**** DATASET EXCERPTS

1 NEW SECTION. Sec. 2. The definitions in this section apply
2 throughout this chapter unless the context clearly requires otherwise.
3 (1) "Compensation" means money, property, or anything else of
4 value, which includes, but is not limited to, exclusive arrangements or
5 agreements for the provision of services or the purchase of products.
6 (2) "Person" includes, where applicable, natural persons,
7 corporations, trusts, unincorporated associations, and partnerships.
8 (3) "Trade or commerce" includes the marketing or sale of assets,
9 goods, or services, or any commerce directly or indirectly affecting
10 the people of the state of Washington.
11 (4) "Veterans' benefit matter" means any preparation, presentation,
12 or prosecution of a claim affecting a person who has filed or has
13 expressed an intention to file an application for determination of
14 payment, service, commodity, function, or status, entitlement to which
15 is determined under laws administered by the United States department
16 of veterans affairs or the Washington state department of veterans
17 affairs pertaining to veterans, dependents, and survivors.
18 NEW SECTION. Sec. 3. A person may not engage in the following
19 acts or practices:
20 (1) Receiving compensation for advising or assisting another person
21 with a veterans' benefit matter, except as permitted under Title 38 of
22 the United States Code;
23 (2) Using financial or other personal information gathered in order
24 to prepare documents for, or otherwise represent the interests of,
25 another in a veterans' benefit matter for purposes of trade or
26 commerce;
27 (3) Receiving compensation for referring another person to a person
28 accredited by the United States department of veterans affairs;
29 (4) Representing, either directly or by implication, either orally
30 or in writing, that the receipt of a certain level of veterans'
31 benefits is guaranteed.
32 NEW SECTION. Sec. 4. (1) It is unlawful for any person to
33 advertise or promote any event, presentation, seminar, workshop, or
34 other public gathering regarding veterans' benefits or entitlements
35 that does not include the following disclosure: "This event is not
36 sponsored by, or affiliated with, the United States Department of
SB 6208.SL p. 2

********
**** DATASET EXCERPTS

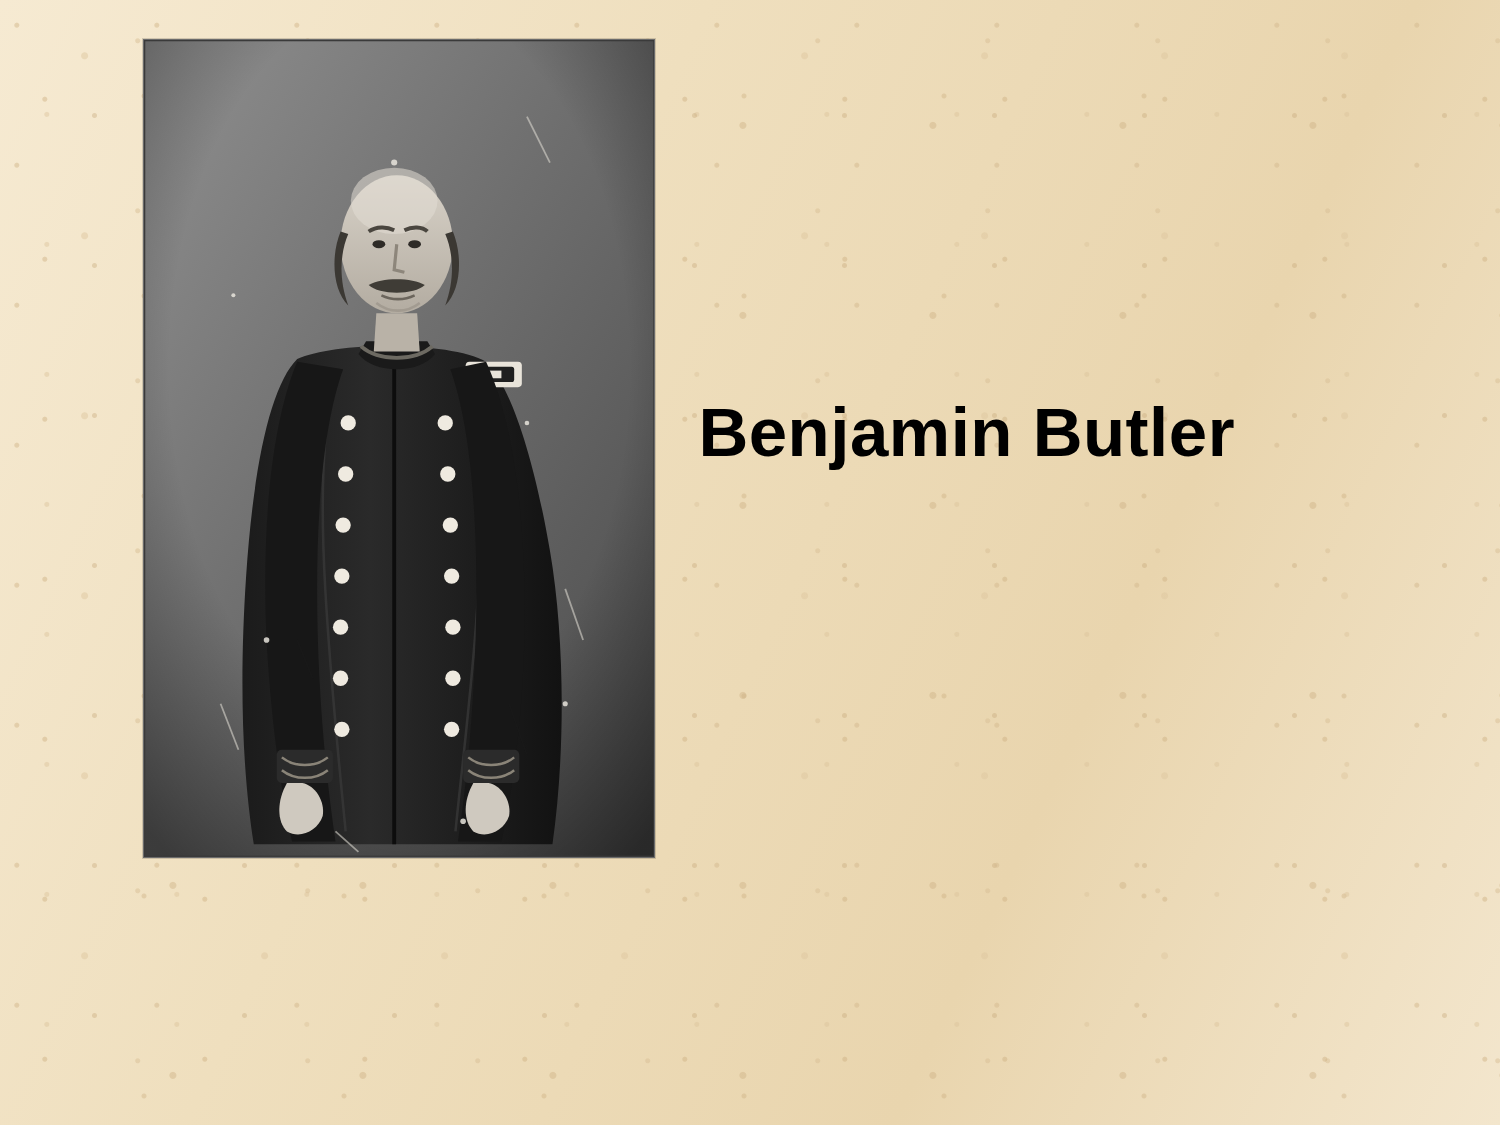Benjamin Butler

********

● **WHAT IS NEEDED**
Among the entries above, locate the lines containing "12 or prosecution" and "25 another in", and transcribe exactly those two lines and all lines between.

● **COMPLETED TASK**
12 or prosecution of a claim affecting a person who has filed or has
13 expressed an intention to file an application for determination of
14 payment, service, commodity, function, or status, entitlement to which
15 is determined under laws administered by the United States department
16 of veterans affairs or the Washington state department of veterans
17 affairs pertaining to veterans, dependents, and survivors.
18 NEW SECTION. Sec. 3. A person may not engage in the following
19 acts or practices:
20 (1) Receiving compensation for advising or assisting another person
21 with a veterans' benefit matter, except as permitted under Title 38 of
22 the United States Code;
23 (2) Using financial or other personal information gathered in order
24 to prepare documents for, or otherwise represent the interests of,
25 another in a veterans' benefit matter for purposes of trade or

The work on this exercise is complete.